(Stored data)
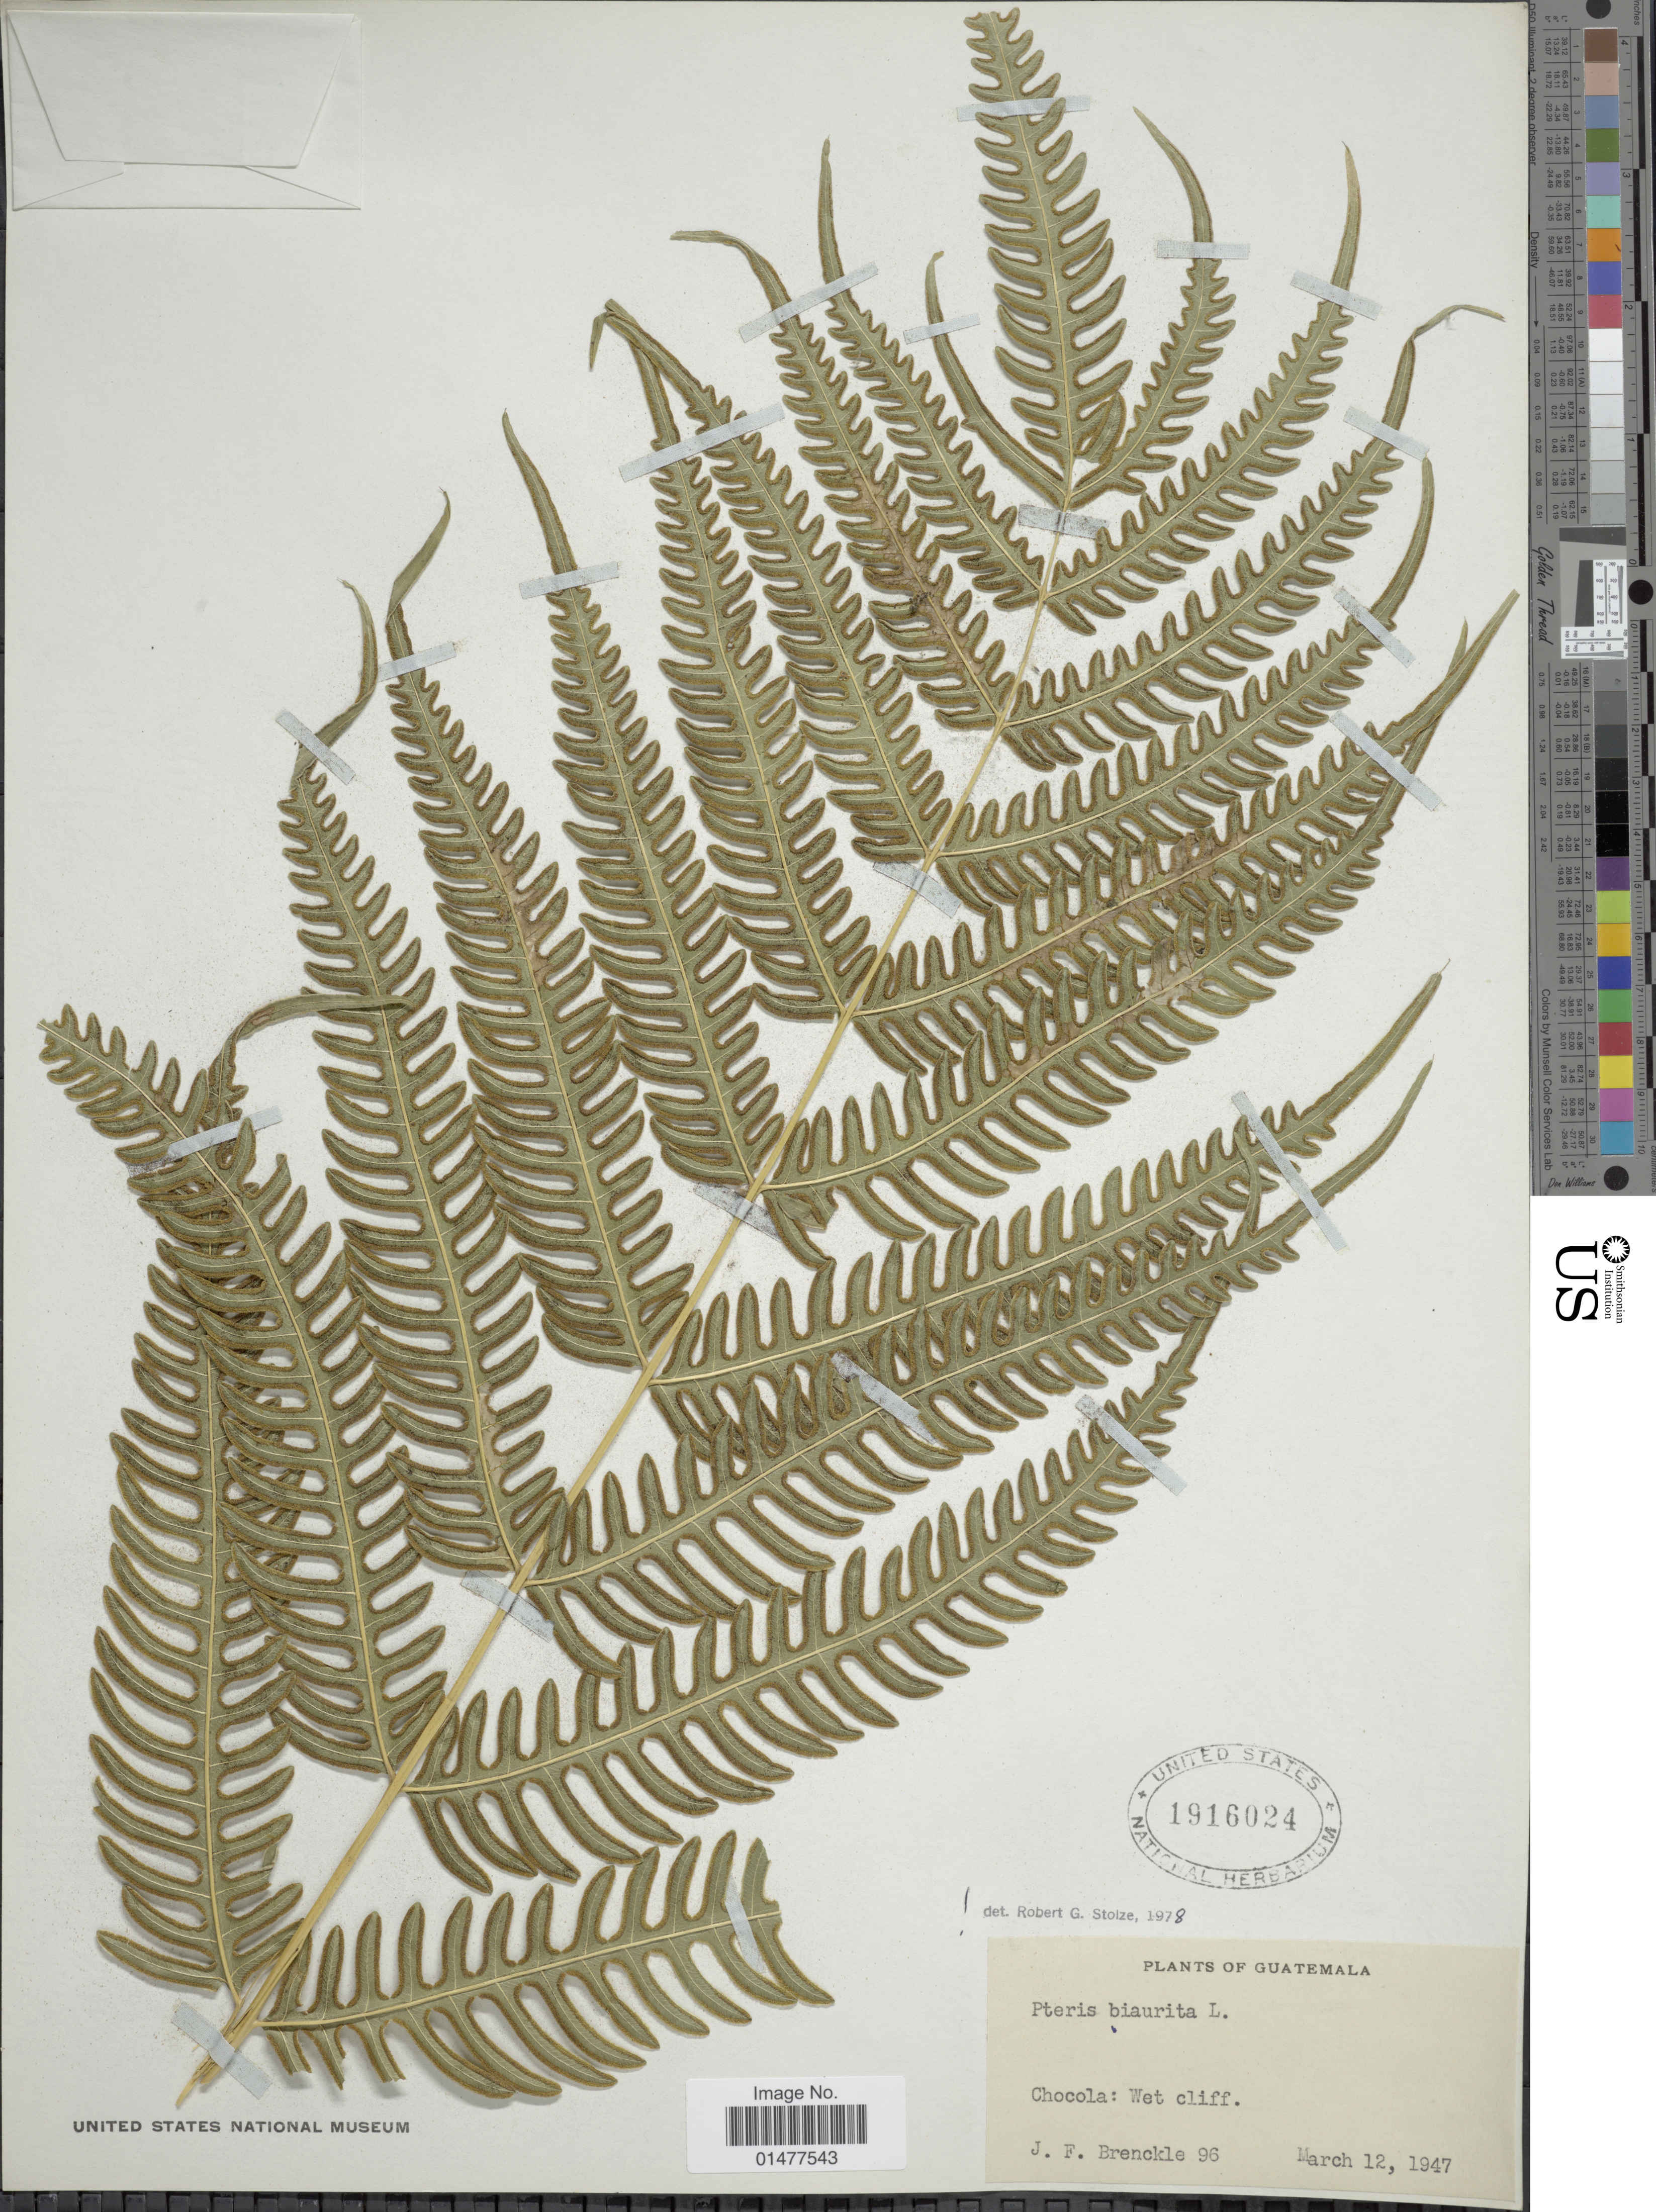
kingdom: Plantae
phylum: Tracheophyta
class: Polypodiopsida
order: Polypodiales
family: Pteridaceae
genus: Pteris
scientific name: Pteris biaurita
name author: L.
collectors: J. Brenckle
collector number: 96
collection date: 1947-03-12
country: Guatemala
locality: Chocola: wet cliff.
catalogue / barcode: US 1916024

What the task requires »
Please substitute "site" for "locality" throughout the listing above and reproduce it with no other changes, omitting the pictures.

Exercise result »
kingdom: Plantae
phylum: Tracheophyta
class: Polypodiopsida
order: Polypodiales
family: Pteridaceae
genus: Pteris
scientific name: Pteris biaurita
name author: L.
collectors: J. Brenckle
collector number: 96
collection date: 1947-03-12
country: Guatemala
site: Chocola: wet cliff.
catalogue / barcode: US 1916024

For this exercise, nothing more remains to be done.